Les doses de glyphosate testées bien au-delà des normes
« La "ré-analyse" des données de base des 63 études "glyphosate" m’a donné à voir que seulement 32 d’entre elles présentent des données expérimentales sur les vers de terre et ont fait l’objet d’une publication dans une revue internationale faisant appel à des experts pour valider les résultats. »
« Nous observons d’abord que la très grande majorité de ces études a été réalisée en laboratoire, loin des conditions réelles que connaissent les agriculteurs », poursuit-il.
De plus, la dose moyenne de glyphosate appliquée dans ces études (recalculée par le chercheur de l’IRD et convertie pour la couche 0-30 cm) avoisinerait l’équivalent de 2.500 l/ha, « avec au maximum l’équivalent de 15.000 litres, soit 5.000 fois la dose maximale autorisée, dans l’étude de García-Pérez (2020) au Mexique utilisant 2 380 mg de glyphosate par kg de sol et publiée dans le journal Applied Soil Ecology) ».
Seulement 8 des 32 études appliquent moins de 10 l/ha de glyphosate.

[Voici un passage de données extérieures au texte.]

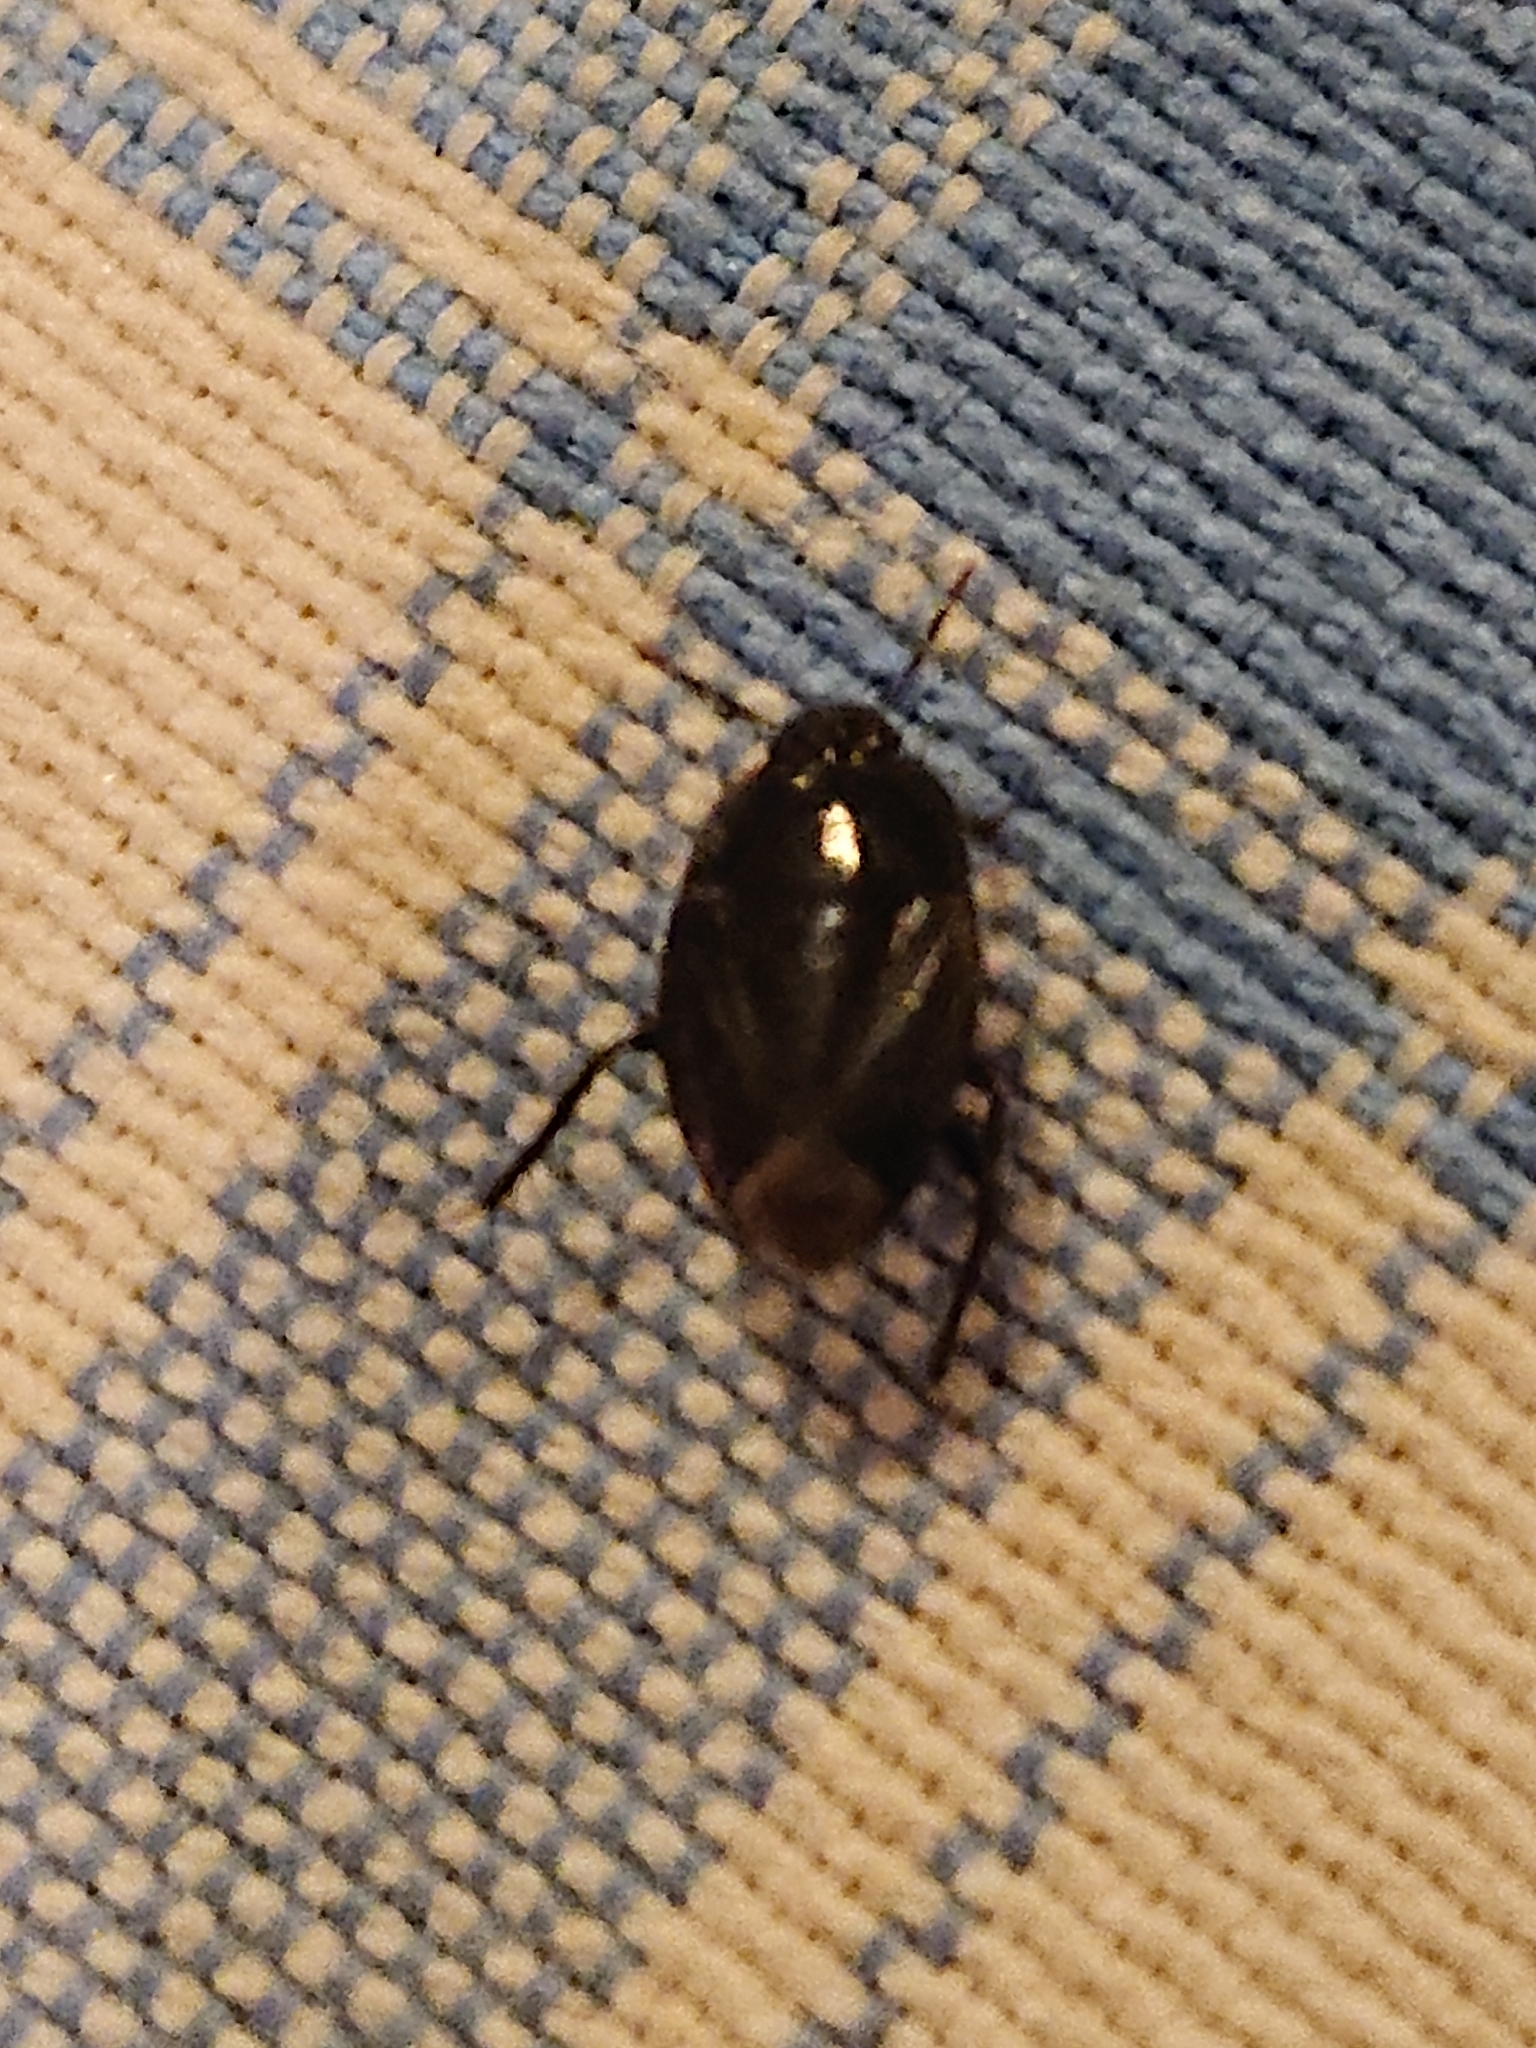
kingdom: Animalia
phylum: Arthropoda
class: Insecta
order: Hemiptera
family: Cydnidae
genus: Macroscytus
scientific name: Macroscytus brunneus
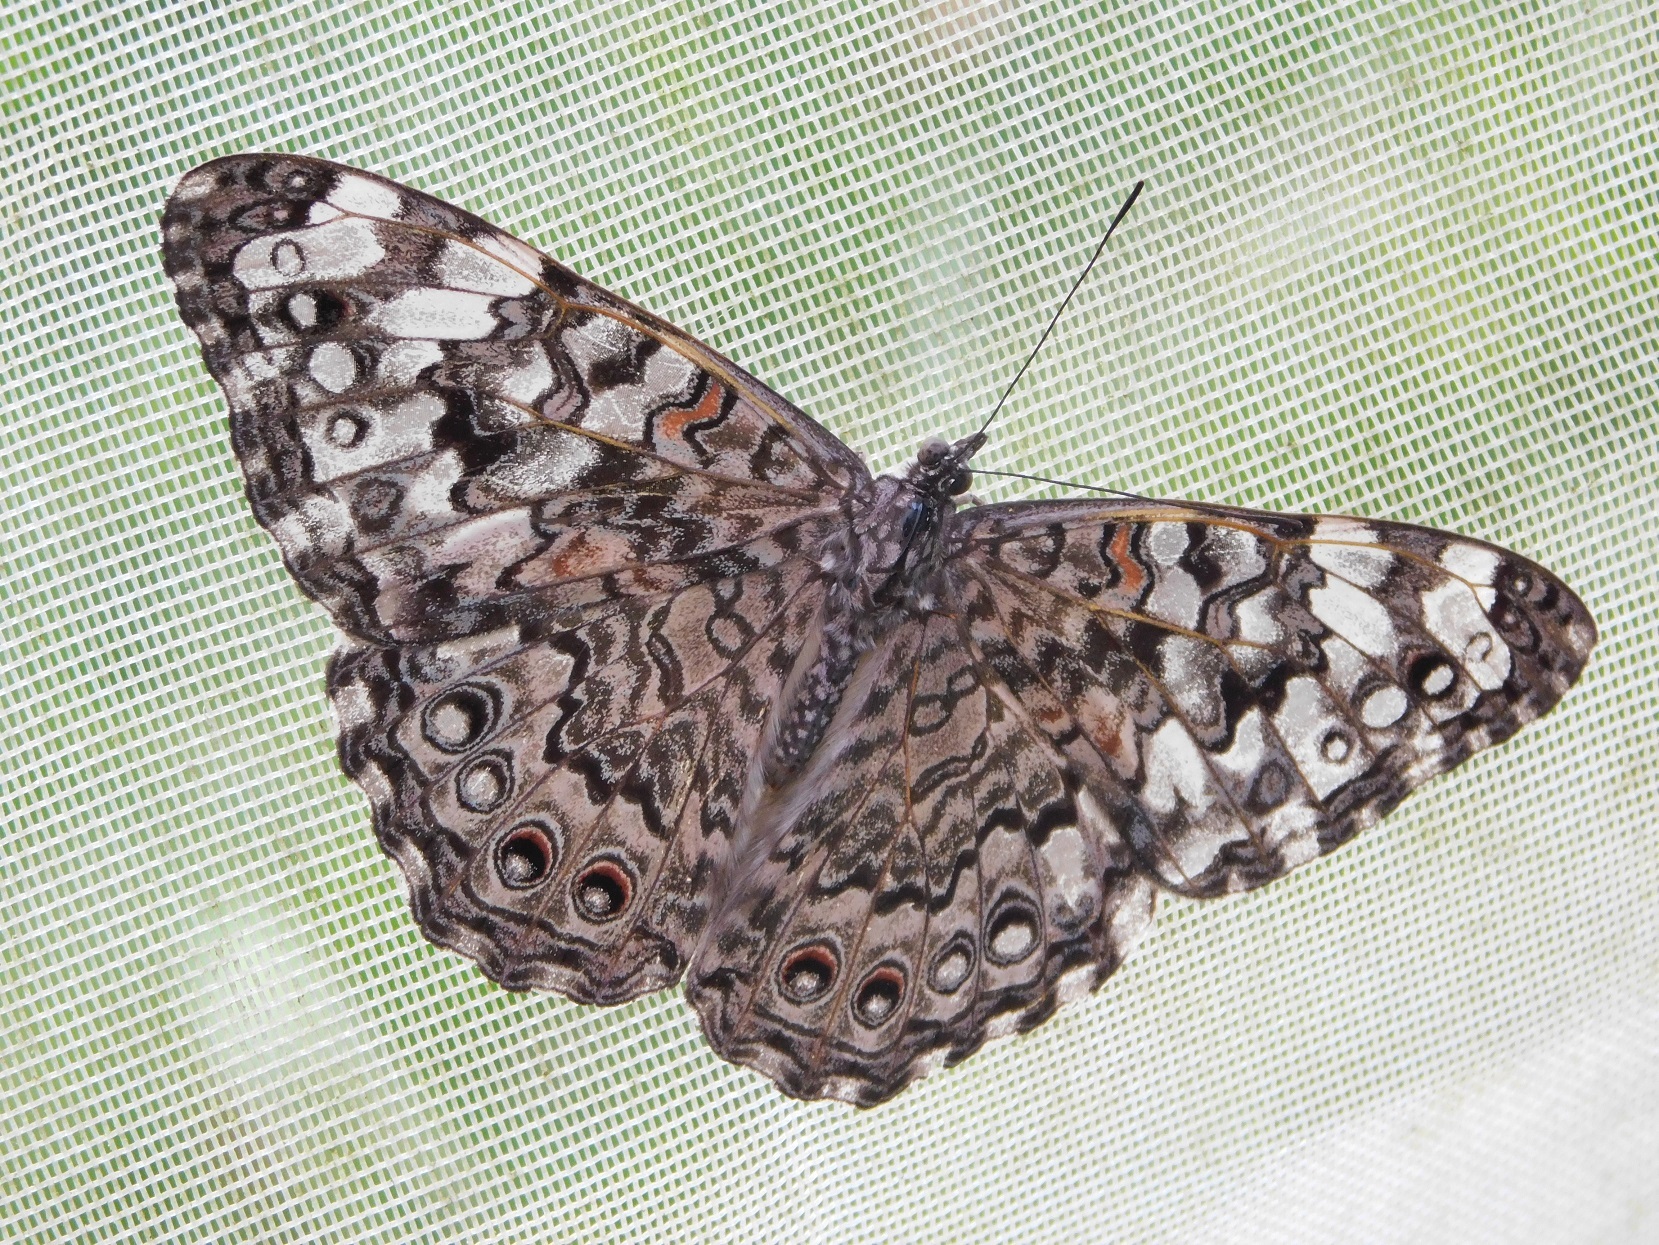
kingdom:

Si les doses calculées par Vincent Chaplot semblent astronomiques pour la rédaction de Cultivar, ses conclusions restent intéressantes : « Aucune surmortalité liée au glyphosate n’a été observée sur les populations de vers de terre ! »
L’ACS voit les populations de vers de terre augmenter malgré le recours au glyphosate
Les agriculteurs en ACS qui utilisent classiquement du glyphosate pour la destruction des couverts végétaux voient les populations de vers de terre de leurs champs augmenter.
« Cette évolution peut être liée à la fois à la diminution du travail du sol et aux stratégies intégrées de protection des cultures, deux facteurs évalués par l’étude de Briones et Schmidt (2017) publiée dans Global Change Biology à partir de 165 publications mondiales. »
« Les chercheurs montrent que moins perturber le sol augmente l’abondance des vers de terre de 137 % en moyenne pour le semis direct et de 127 % pour un travail du sol superficiel par rapport au travail profond ; alors que l'utilisation de glyphosate ne semble pas avoir d'effet significatif », conclut Vincent Chaplot.